§ BRIEF
Write out the records below word for word, please.

§ Items from a data source
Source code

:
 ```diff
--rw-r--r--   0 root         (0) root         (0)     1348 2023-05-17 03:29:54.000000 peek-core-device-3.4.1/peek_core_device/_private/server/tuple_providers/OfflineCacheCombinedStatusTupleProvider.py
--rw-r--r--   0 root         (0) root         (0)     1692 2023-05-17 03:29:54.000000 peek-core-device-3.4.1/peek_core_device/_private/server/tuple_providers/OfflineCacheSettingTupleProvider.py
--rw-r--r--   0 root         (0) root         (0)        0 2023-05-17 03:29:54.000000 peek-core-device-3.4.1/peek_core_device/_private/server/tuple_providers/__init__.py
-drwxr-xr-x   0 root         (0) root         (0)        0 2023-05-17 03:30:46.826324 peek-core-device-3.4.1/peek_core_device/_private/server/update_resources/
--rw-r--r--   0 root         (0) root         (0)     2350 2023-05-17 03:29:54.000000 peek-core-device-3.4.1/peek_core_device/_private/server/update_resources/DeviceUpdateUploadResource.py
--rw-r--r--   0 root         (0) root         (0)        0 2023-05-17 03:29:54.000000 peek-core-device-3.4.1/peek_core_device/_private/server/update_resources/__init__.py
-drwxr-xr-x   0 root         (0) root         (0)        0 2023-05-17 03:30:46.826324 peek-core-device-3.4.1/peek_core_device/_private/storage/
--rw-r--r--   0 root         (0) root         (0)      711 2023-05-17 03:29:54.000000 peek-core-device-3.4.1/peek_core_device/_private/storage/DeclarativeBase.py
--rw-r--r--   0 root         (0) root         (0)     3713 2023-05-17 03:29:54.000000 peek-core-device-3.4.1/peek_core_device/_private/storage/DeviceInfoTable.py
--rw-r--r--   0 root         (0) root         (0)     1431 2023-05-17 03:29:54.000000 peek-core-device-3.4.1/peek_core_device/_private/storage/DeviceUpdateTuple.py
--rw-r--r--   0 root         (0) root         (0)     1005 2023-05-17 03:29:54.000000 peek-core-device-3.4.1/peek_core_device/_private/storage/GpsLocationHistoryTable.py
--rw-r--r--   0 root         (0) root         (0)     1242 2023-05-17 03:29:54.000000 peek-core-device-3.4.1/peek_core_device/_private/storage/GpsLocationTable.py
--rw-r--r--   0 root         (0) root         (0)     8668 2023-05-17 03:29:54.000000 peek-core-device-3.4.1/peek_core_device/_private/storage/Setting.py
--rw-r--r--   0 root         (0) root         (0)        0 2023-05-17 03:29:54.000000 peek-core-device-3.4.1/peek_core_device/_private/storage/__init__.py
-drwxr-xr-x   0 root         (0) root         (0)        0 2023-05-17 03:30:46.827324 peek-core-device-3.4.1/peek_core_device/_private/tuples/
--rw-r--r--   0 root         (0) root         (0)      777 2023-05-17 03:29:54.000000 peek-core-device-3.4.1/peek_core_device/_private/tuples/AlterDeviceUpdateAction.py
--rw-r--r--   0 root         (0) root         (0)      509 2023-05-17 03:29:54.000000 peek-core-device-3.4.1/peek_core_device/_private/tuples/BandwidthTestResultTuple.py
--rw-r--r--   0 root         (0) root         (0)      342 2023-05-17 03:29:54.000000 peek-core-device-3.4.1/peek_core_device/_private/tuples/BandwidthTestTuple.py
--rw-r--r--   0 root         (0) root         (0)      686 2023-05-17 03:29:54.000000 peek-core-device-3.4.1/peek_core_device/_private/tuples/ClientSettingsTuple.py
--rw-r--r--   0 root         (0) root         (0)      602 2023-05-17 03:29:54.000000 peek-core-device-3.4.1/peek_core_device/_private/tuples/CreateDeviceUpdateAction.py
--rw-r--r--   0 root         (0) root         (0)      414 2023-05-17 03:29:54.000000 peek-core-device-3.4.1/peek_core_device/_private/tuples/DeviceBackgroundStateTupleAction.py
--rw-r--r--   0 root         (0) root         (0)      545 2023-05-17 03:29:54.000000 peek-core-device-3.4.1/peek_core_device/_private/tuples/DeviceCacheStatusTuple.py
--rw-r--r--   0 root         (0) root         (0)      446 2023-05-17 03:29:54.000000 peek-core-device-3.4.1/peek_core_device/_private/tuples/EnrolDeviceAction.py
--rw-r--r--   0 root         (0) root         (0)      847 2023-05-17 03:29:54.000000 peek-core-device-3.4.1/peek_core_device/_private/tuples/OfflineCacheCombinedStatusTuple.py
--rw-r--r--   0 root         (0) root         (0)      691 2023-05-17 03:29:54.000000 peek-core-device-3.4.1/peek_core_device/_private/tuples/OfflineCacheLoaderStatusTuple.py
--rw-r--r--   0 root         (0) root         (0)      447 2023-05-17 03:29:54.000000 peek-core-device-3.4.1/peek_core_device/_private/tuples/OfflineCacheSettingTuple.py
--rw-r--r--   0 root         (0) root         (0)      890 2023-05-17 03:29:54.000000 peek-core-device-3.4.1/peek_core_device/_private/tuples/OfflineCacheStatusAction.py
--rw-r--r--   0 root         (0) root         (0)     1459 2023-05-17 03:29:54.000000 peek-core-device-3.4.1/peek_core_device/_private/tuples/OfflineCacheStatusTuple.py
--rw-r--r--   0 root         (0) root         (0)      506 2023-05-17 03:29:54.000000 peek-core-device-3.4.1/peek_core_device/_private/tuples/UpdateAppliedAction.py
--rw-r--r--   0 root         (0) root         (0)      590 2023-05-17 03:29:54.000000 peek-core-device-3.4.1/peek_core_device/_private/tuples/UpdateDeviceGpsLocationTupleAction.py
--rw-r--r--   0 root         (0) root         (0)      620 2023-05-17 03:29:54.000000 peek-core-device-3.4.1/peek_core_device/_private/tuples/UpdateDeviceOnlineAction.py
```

§ SOLUTION
Source code

:
 ```diff
--rw-r--r--   0 root         (0) root         (0)     1348 2023-05-17 03:29:54.000000 peek-core-device-3.4.1/peek_core_device/_private/server/tuple_providers/OfflineCacheCombinedStatusTupleProvider.py
--rw-r--r--   0 root         (0) root         (0)     1692 2023-05-17 03:29:54.000000 peek-core-device-3.4.1/peek_core_device/_private/server/tuple_providers/OfflineCacheSettingTupleProvider.py
--rw-r--r--   0 root         (0) root         (0)        0 2023-05-17 03:29:54.000000 peek-core-device-3.4.1/peek_core_device/_private/server/tuple_providers/__init__.py
-drwxr-xr-x   0 root         (0) root         (0)        0 2023-05-17 03:30:46.826324 peek-core-device-3.4.1/peek_core_device/_private/server/update_resources/
--rw-r--r--   0 root         (0) root         (0)     2350 2023-05-17 03:29:54.000000 peek-core-device-3.4.1/peek_core_device/_private/server/update_resources/DeviceUpdateUploadResource.py
--rw-r--r--   0 root         (0) root         (0)        0 2023-05-17 03:29:54.000000 peek-core-device-3.4.1/peek_core_device/_private/server/update_resources/__init__.py
-drwxr-xr-x   0 root         (0) root         (0)        0 2023-05-17 03:30:46.826324 peek-core-device-3.4.1/peek_core_device/_private/storage/
--rw-r--r--   0 root         (0) root         (0)      711 2023-05-17 03:29:54.000000 peek-core-device-3.4.1/peek_core_device/_private/storage/DeclarativeBase.py
--rw-r--r--   0 root         (0) root         (0)     3713 2023-05-17 03:29:54.000000 peek-core-device-3.4.1/peek_core_device/_private/storage/DeviceInfoTable.py
--rw-r--r--   0 root         (0) root         (0)     1431 2023-05-17 03:29:54.000000 peek-core-device-3.4.1/peek_core_device/_private/storage/DeviceUpdateTuple.py
--rw-r--r--   0 root         (0) root         (0)     1005 2023-05-17 03:29:54.000000 peek-core-device-3.4.1/peek_core_device/_private/storage/GpsLocationHistoryTable.py
--rw-r--r--   0 root         (0) root         (0)     1242 2023-05-17 03:29:54.000000 peek-core-device-3.4.1/peek_core_device/_private/storage/GpsLocationTable.py
--rw-r--r--   0 root         (0) root         (0)     8668 2023-05-17 03:29:54.000000 peek-core-device-3.4.1/peek_core_device/_private/storage/Setting.py
--rw-r--r--   0 root         (0) root         (0)        0 2023-05-17 03:29:54.000000 peek-core-device-3.4.1/peek_core_device/_private/storage/__init__.py
-drwxr-xr-x   0 root         (0) root         (0)        0 2023-05-17 03:30:46.827324 peek-core-device-3.4.1/peek_core_device/_private/tuples/
--rw-r--r--   0 root         (0) root         (0)      777 2023-05-17 03:29:54.000000 peek-core-device-3.4.1/peek_core_device/_private/tuples/AlterDeviceUpdateAction.py
--rw-r--r--   0 root         (0) root         (0)      509 2023-05-17 03:29:54.000000 peek-core-device-3.4.1/peek_core_device/_private/tuples/BandwidthTestResultTuple.py
--rw-r--r--   0 root         (0) root         (0)      342 2023-05-17 03:29:54.000000 peek-core-device-3.4.1/peek_core_device/_private/tuples/BandwidthTestTuple.py
--rw-r--r--   0 root         (0) root         (0)      686 2023-05-17 03:29:54.000000 peek-core-device-3.4.1/peek_core_device/_private/tuples/ClientSettingsTuple.py
--rw-r--r--   0 root         (0) root         (0)      602 2023-05-17 03:29:54.000000 peek-core-device-3.4.1/peek_core_device/_private/tuples/CreateDeviceUpdateAction.py
--rw-r--r--   0 root         (0) root         (0)      414 2023-05-17 03:29:54.000000 peek-core-device-3.4.1/peek_core_device/_private/tuples/DeviceBackgroundStateTupleAction.py
--rw-r--r--   0 root         (0) root         (0)      545 2023-05-17 03:29:54.000000 peek-core-device-3.4.1/peek_core_device/_private/tuples/DeviceCacheStatusTuple.py
--rw-r--r--   0 root         (0) root         (0)      446 2023-05-17 03:29:54.000000 peek-core-device-3.4.1/peek_core_device/_private/tuples/EnrolDeviceAction.py
--rw-r--r--   0 root         (0) root         (0)      847 2023-05-17 03:29:54.000000 peek-core-device-3.4.1/peek_core_device/_private/tuples/OfflineCacheCombinedStatusTuple.py
--rw-r--r--   0 root         (0) root         (0)      691 2023-05-17 03:29:54.000000 peek-core-device-3.4.1/peek_core_device/_private/tuples/OfflineCacheLoaderStatusTuple.py
--rw-r--r--   0 root         (0) root         (0)      447 2023-05-17 03:29:54.000000 peek-core-device-3.4.1/peek_core_device/_private/tuples/OfflineCacheSettingTuple.py
--rw-r--r--   0 root         (0) root         (0)      890 2023-05-17 03:29:54.000000 peek-core-device-3.4.1/peek_core_device/_private/tuples/OfflineCacheStatusAction.py
--rw-r--r--   0 root         (0) root         (0)     1459 2023-05-17 03:29:54.000000 peek-core-device-3.4.1/peek_core_device/_private/tuples/OfflineCacheStatusTuple.py
--rw-r--r--   0 root         (0) root         (0)      506 2023-05-17 03:29:54.000000 peek-core-device-3.4.1/peek_core_device/_private/tuples/UpdateAppliedAction.py
--rw-r--r--   0 root         (0) root         (0)      590 2023-05-17 03:29:54.000000 peek-core-device-3.4.1/peek_core_device/_private/tuples/UpdateDeviceGpsLocationTupleAction.py
--rw-r--r--   0 root         (0) root         (0)      620 2023-05-17 03:29:54.000000 peek-core-device-3.4.1/peek_core_device/_private/tuples/UpdateDeviceOnlineAction.py
```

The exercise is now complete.